Medical marketers against the big quit
Like so many businesses across the country, medical marketing agencies are dealing with the continuing fallout of the Great Resignation. Amid broader economic turmoil and the lingering effects of the pandemic, millions of workers have quit or changed jobs in recent months, according to the US Bureau of Labor Statistics. So what can agencies do to alleviate the situation?
For many, it’s a dual challenge of attracting the right workers to join the organization while retaining people who might be on the lookout for another gig — and the raise that likely goes with it.
ClarityQuest CEO Christine Slocumb said navigating today’s job market is a balancing act for executives, who must weigh concerns around compensation, expectations for hybrid or remote work, and industry expertise. She doesn’t expect a full return to the in-person office experience, especially now that companies have become accustomed to hiring talent outside of their immediate geographic market.
At the same time, Slocumb took issue with the use of the term “big quit”, saying instead that the job market has been reshaped based on what employees are looking for in their jobs. She noted that the pandemic has prompted many workers to re-evaluate their working lives.
“Most people aren’t in it just for the money. They want the culture of being respected, knowing they can grow and be supported to learn,” she explained. “A big problem that a lot of agencies have is that they want people to come out of the womb knowing about health care or the pharmaceutical industry.
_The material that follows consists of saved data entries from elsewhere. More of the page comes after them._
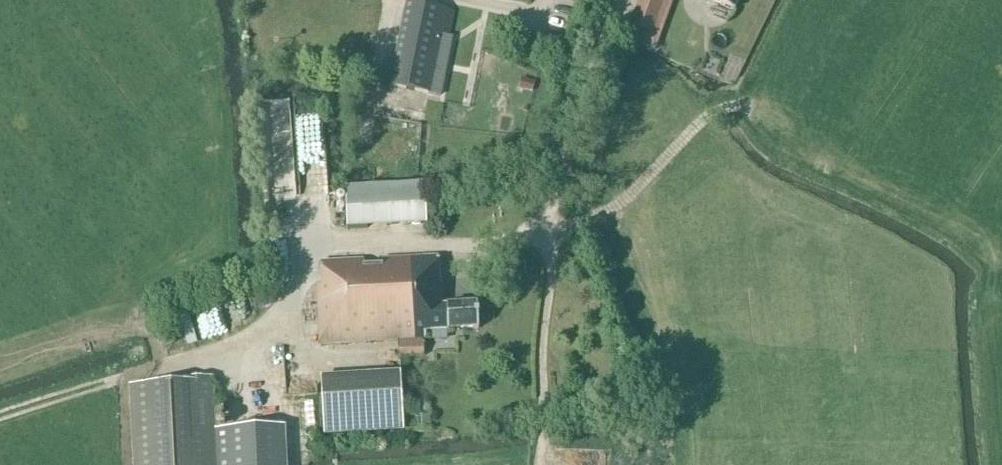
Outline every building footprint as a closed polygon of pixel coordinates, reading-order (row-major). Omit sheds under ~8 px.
[(675,0),(639,0),(625,40),(656,52),(675,0)] [(739,0),(707,0),(734,11),(739,0)] [(450,40),(456,13),(407,3),(394,62),(385,60),(379,85),(428,95),(440,38),(450,40)] [(522,79),(520,89),(532,92),(535,82),(522,79)] [(331,190),(327,110),(293,112),(295,156),(275,157),(277,193),(331,190)] [(347,230),(428,226),(426,185),(345,189),(347,230)] [(441,307),(438,257),(321,263),(322,286),(317,286),(319,345),(426,339),(426,332),(449,331),(479,330),(478,305),(441,307)] [(213,299),(220,329),(229,327),(222,296),(213,299)] [(324,436),(405,432),(401,372),(321,377),(324,436)] [(281,429),(215,432),(212,378),(182,380),(182,385),(130,387),(134,464),(283,464),(281,429)]
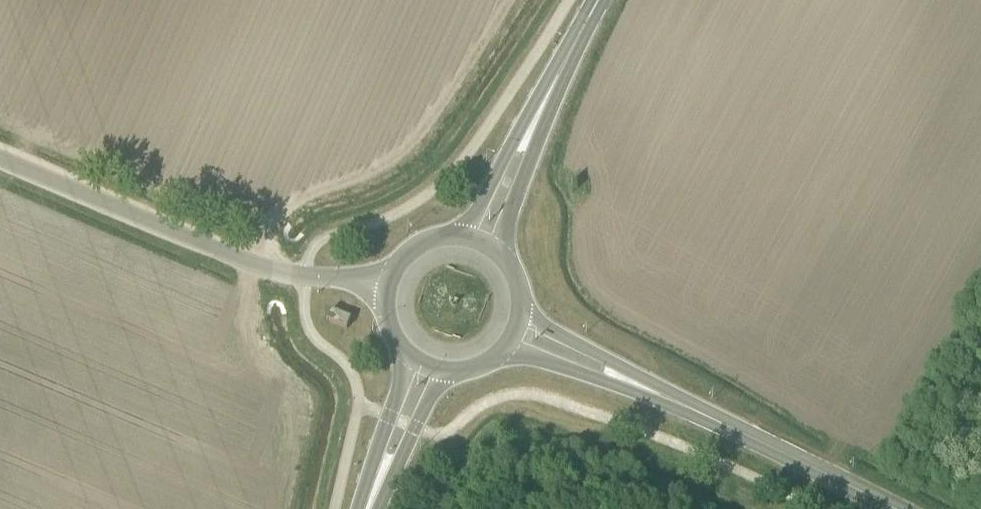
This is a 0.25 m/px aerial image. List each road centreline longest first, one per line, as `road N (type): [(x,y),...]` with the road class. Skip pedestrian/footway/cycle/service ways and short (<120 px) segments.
road 1 (tertiary): [(384,289),(254,264),(0,158)]
road 2 (secondary): [(897,508),(617,376)]
road 3 (secondary): [(406,358),(365,508)]
road 4 (secondary): [(371,508),(441,374)]
road 5 (secondary): [(499,254),(540,109)]
road 6 (secondary): [(540,109),(465,237)]
road 7 (secondary): [(540,109),(598,0)]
Not everyone will know; there’s a small pool of these people.
Brian Gibbons, director of human resources at Real Chemistry, described existing labor trends as “difficult” and stressed the importance for companies to listen to their employees. Real Chemistry employees have pushed for “community” and learning opportunities, he noted, prompting the company to provide resources such as LinkedIn learning sessions and flexible working options.
Real Chemistry has taken a proactive approach to soliciting feedback from its employees. Gibbons believes this is a consequence of DE&I initiatives that have become commonplace across most industries – and are clearly of increasing importance for future employees.
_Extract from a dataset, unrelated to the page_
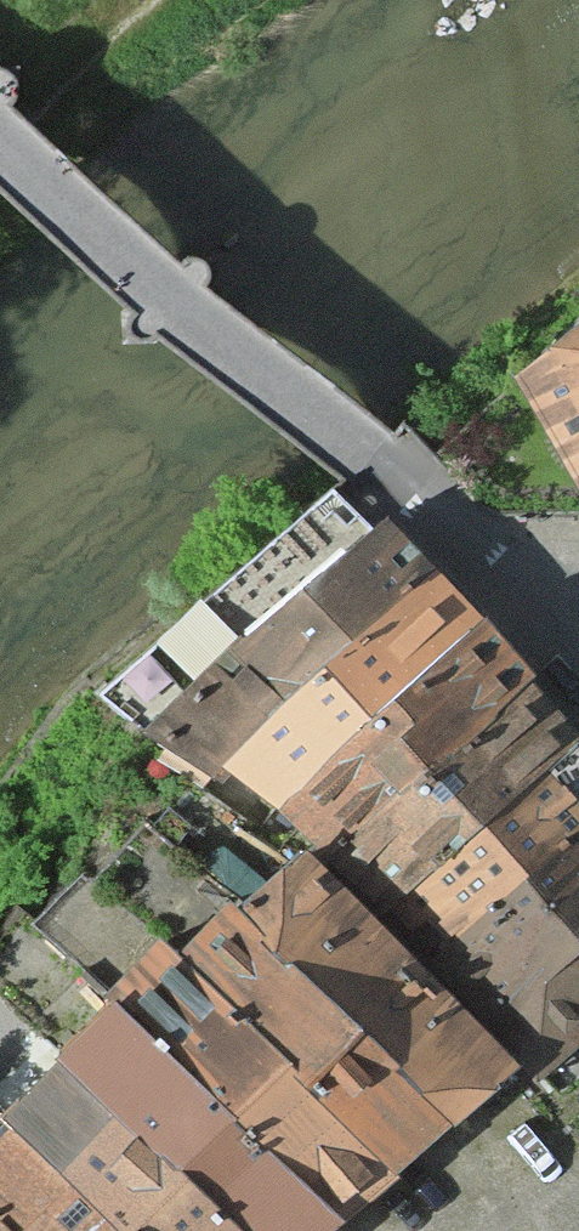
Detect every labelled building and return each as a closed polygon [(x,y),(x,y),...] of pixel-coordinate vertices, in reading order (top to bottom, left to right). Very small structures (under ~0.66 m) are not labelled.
[(515,325),(578,462),(578,277),(515,325)] [(430,560),(367,504),(148,728),(224,790),(235,778),(430,560)] [(483,612),(430,560),(235,778),(281,819),(288,812),(483,612)] [(529,669),(483,612),(288,812),(331,854),(529,669)] [(576,722),(529,669),(331,854),(385,902),(576,722)] [(576,722),(385,902),(438,957),(578,831),(578,726),(576,722)] [(438,957),(547,1074),(578,1044),(578,831),(438,957)] [(307,848),(241,912),(450,1123),(515,1063),(307,848)] [(232,903),(178,956),(395,1174),(450,1123),(241,912),(232,903)] [(104,998),(115,1010),(342,1220),(395,1174),(178,956),(163,940),(104,998)] [(62,1061),(242,1230),(330,1230),(342,1220),(115,1010),(62,1061)] [(7,1126),(115,1230),(242,1230),(62,1061),(0,1119),(7,1126)] [(7,1126),(0,1133),(0,1230),(115,1230),(7,1126)]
“If you pay attention and meet your people with meaningful actions, I hope they stick around,” he said. “I don’t think these things are going to go away, because it’s part of the evolution of the workforce. It is unfortunate that a pandemic had to occur for this to happen, but leaders should do things that make sense. Don’t do things that are mandates.
Reem NouhSVP of Healthcare Marketing at Adams & Knight, emphasized the need for medical marketers to appreciate the three Rs: retention, recruitment and representation.
Nouh said engaging internal employees is key to increasing retention rates, but added that agencies need to break down silos between marketing and HR that hinder the effectiveness of recruiting campaigns. For representation, Nouh said organizations must show real, quantifiable action on the DE&I front to prove they are delivering on their oft-stated commitments to fostering a diverse workforce.
Meanwhile, as employee work preferences change, marketers need to pay even greater attention to their own brands.
“Marketers have a lot on their plate, but they have to think about recruitment, retention, employee engagement, and culture,” Nouh pointed out. “It’s important for them to be at the table with each other and start the conversation.”